III. Repair and Shaping — the Decisive Difference

Repair begins with the past. It asks: what was good? What has broken? How do we restore the earlier state? These questions are not wrong — repair is necessary when something is defective. But repair as the sole response to structural change is insufficient. It reproduces the past in a changed world. It creates nothing new.

Shaping begins with the future. It asks: what should be? What is possible? How do we act from today toward tomorrow? These questions are more uncomfortable — they demand imagination, willingness to take risks, and the ability to work in the unknown. They demand the readiness to endure the unfinished until it takes form.

The difference is not gradual. It is fundamental. A party, a company, an inventor who repairs works with the material of the past. Those who shape work with the material of possibility.

Germany has systematically shifted from shaping to repair over recent decades. The Bundeswehr repairs its equipment level rather than designing a new security architecture. The automotive industry repairs its market share rather than rethinking the mobility system. The parties repair their voter base rather than forging new social alliances.

IV. The Inventor and the Repairers

There is a parallel that is not coincidental. The independent inventor — the one who develops processes that lie outside the known — works fundamentally with the future. He designs something that does not yet exist. He lets possibility act on the present.

The system in which he works repairs. The handbook engineer tests the invention against the state of known technology — he asks whether it can be repaired into the existing. The institution takes what it knows — and leaves the rest with the inventor. Capital finances what is proven — not what is possible.

This is the same basic movement as in the SPD. The same as in defence policy. The same as in energy policy. Repair dominates. Shaping is left to outsiders — and is not supported by the structure.

V. What Shaping Demands

Shaping demands what Dohnanyi calls courage. Not the courage of the reckless — but the courage to name a future that does not yet exist, and to stand for it, even when the risk of failure is real.

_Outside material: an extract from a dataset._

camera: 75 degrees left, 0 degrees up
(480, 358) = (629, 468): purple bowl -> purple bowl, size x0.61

Shaping demands the willingness to endure contradiction. Those who repair move in the consensus of the known. Those who shape meet resistance — because the new threatens the interests of the existing.

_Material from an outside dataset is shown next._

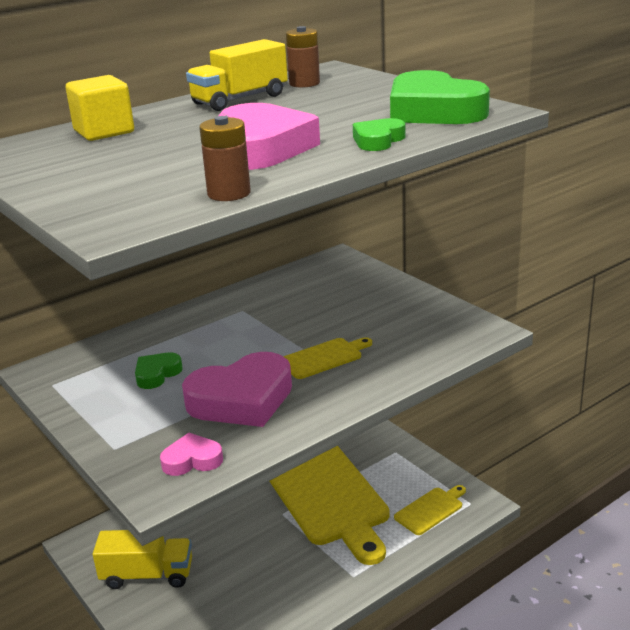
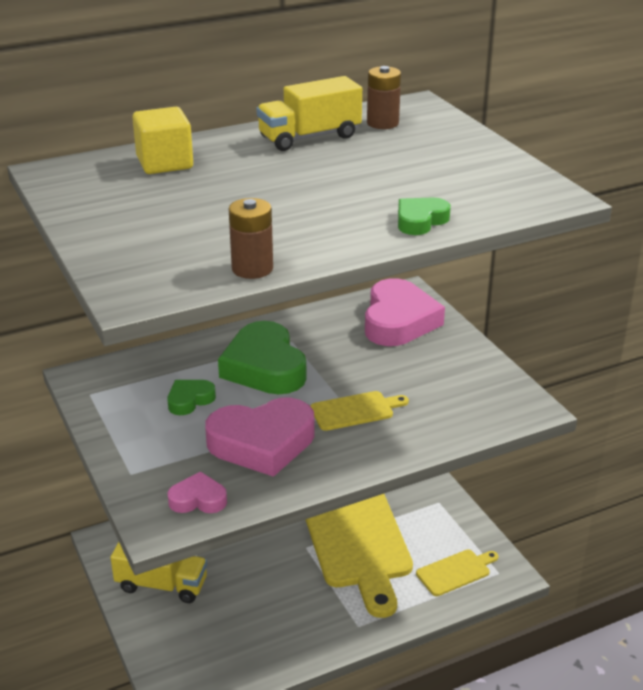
camera: 10 degrees right, 5 degrees up
(261, 148) = (304, 212): pink heart -> pink heart (398, 321)
(433, 111) = (494, 187): green heart -> green heart (264, 367)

Shaping demands the long time horizon. Repair is short-term — one sees immediately whether the device runs again. Shaping is long-term — the fruits often ripen only after years or decades. In a democracy with a four-year cycle, this is structurally disadvantaged.

And shaping demands the ability to work in uncertainty. The goal is known, the path is not. The result is open. This requires a tolerance for incompleteness and uncertainty — the ability to endure the unfinished until it takes form. This ability is rare. It is what distinguishes genuine political leadership from administration.

VI. The Open Analysis

This essay is a snapshot — as every analysis is. The Dohnanyi interview is a new aspect that changes the picture. There will be further aspects that change it again.

What remains is the fundamental question: does a society repair — or does it shape? Does it repair its parties, its defence, its innovation structures, its energy supply — or does it design what should be, and let these designs act on the present?

Germany repairs. Europe repairs. Most Western democracies repair. This is not malicious intent. It is the structural logic of systems that reward security and punish risk — that prefer the consensus of the known and treat the unknown as a threat.

Those who want to shape the future must first name what should be. Not what was. Not what needs to be repaired. But what is possible — and then have the courage to stand for it before it is proven. That is the difference between shaping and repair. Between politics and administration. Between invention and craft.

The SPD can be saved. If someone is there who takes Dohnanyi's diagnosis seriously — and has the courage not to repair the past, but to design a future. Dohnanyi currently does not see this person. But he does not rule them out.

That is also the standard for beyond-decay.org. Not commentary on the situation. But design of what could be — and the readiness to stand for it before it is proven.